On the tooling front, we’ve introduced some neat features such as invocation framework tooling, an option for faster bar deployment time, and pretty printing of objects in the debugger. More importantly, we also allow you to specify multiple icons and splash screens in your bar file. This is important for when we start releasing new devices based on the BlackBerry 10 platform, such as the BlackBerry® PlayBook™ tablet. To make it as easy as possible for you, Beta 2 of our IDE will allow you to package multiple icons and splash screens in your bar so that the bar can be deployed on multiple targets.

One of the challenges in writing a blog post like this is that there is a lot of content to present, and unfortunately I can’t do justice in describing all the functionality being released. My colleagues on the Developer Relations side and I are hoping to deep-dive into some of these technologies in dedicated blog posts that we plan to publish in the near future. Meanwhile, I hope this blog post provides at the very least a map of what’s available in Beta 2.
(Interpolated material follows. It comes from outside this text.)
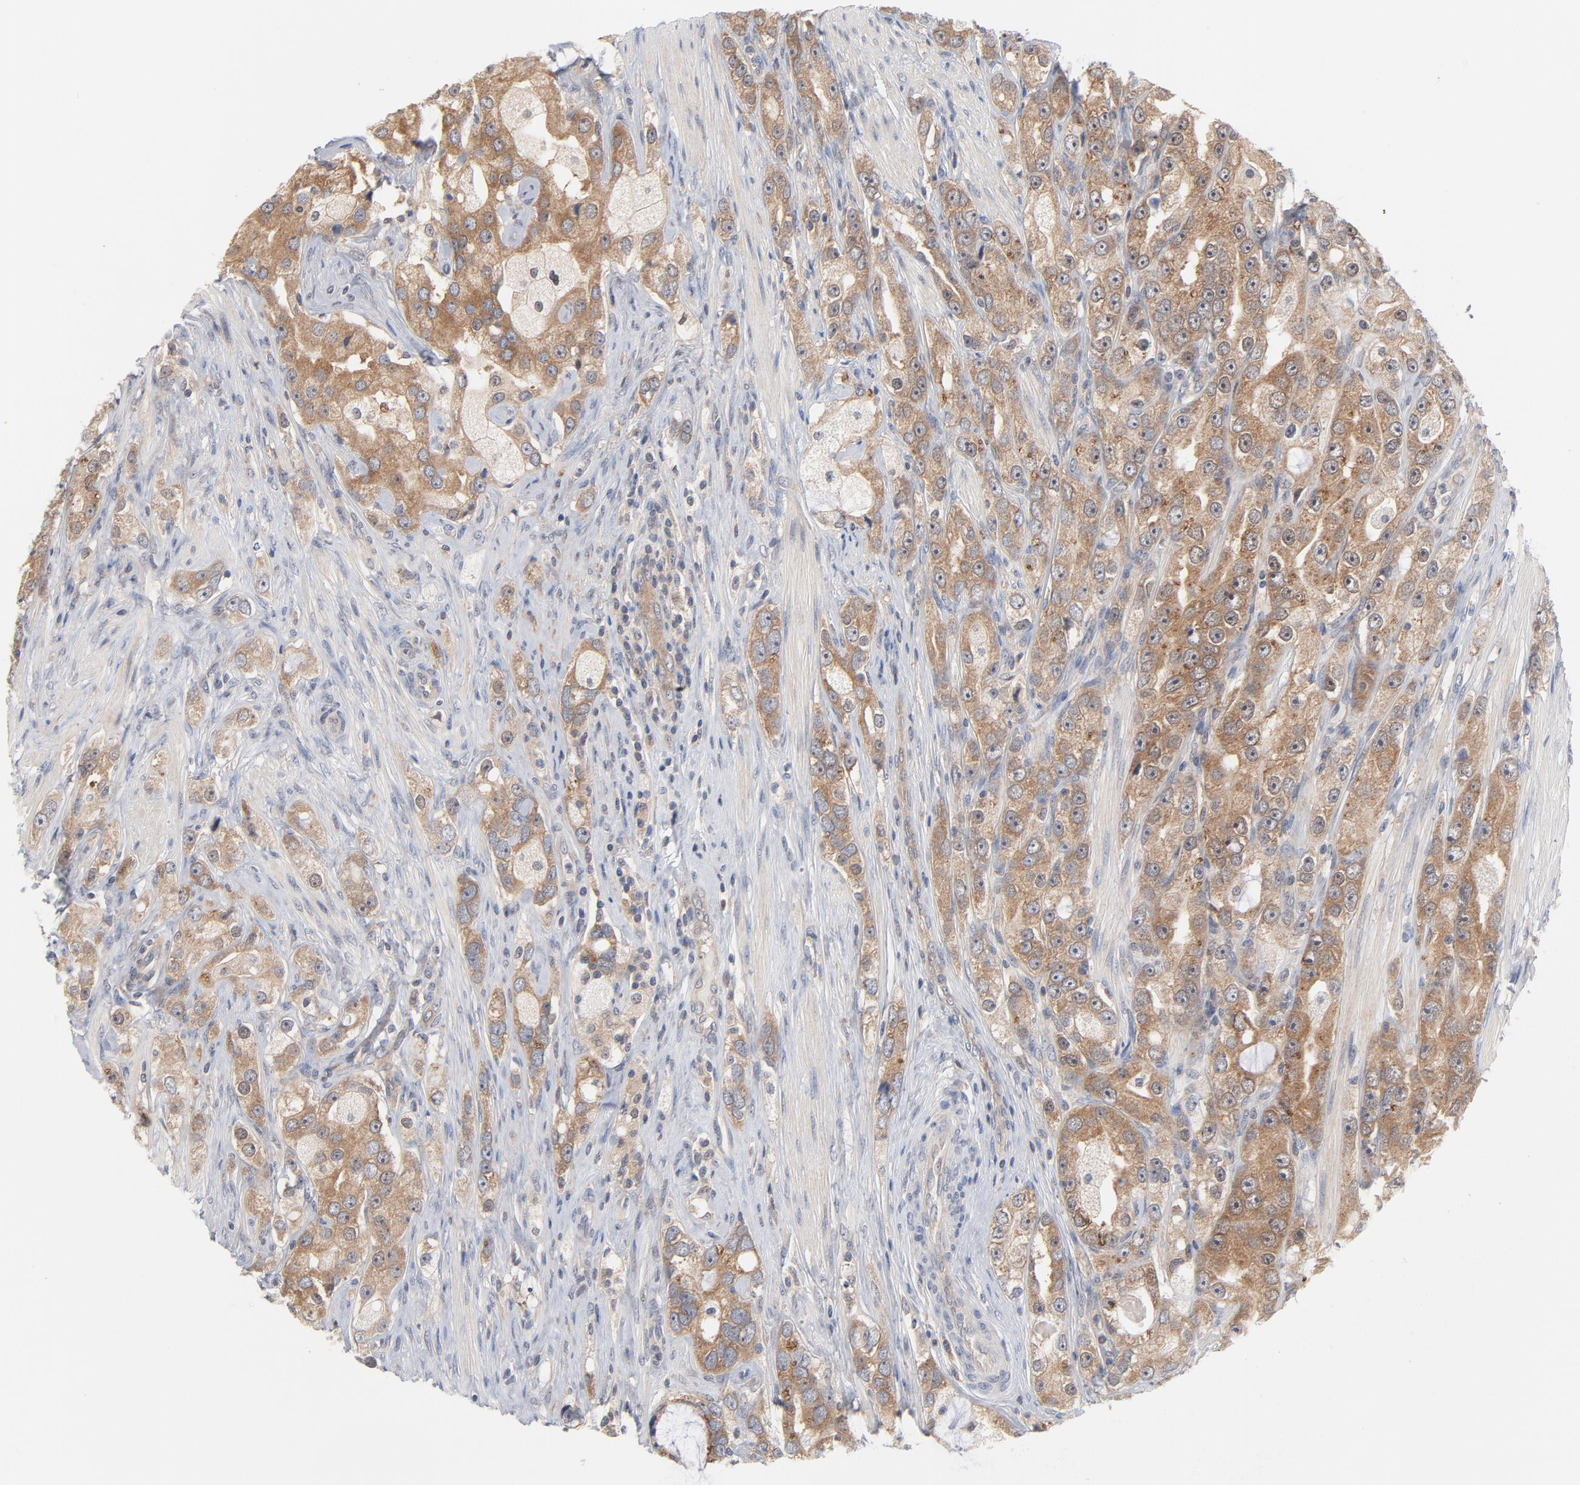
{"staining": {"intensity": "moderate", "quantity": ">75%", "location": "cytoplasmic/membranous"}, "tissue": "prostate cancer", "cell_type": "Tumor cells", "image_type": "cancer", "snomed": [{"axis": "morphology", "description": "Adenocarcinoma, High grade"}, {"axis": "topography", "description": "Prostate"}], "caption": "Immunohistochemical staining of human prostate cancer (high-grade adenocarcinoma) shows medium levels of moderate cytoplasmic/membranous protein positivity in about >75% of tumor cells.", "gene": "UBL4A", "patient": {"sex": "male", "age": 63}}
For more information, you should download our NDK on our website and take a look at the new headers. You can also navigate to our NDK documentation and API reference to get more information on each of the APIs. If you still aren’t satisfied, please do not hesitate to consult our developer forums if you have questions or need support. API requests and feedback about our APIs are also very much welcomed — if there is an API you need on our platform, we want to hear about it so we can help unblock you. Happy coding!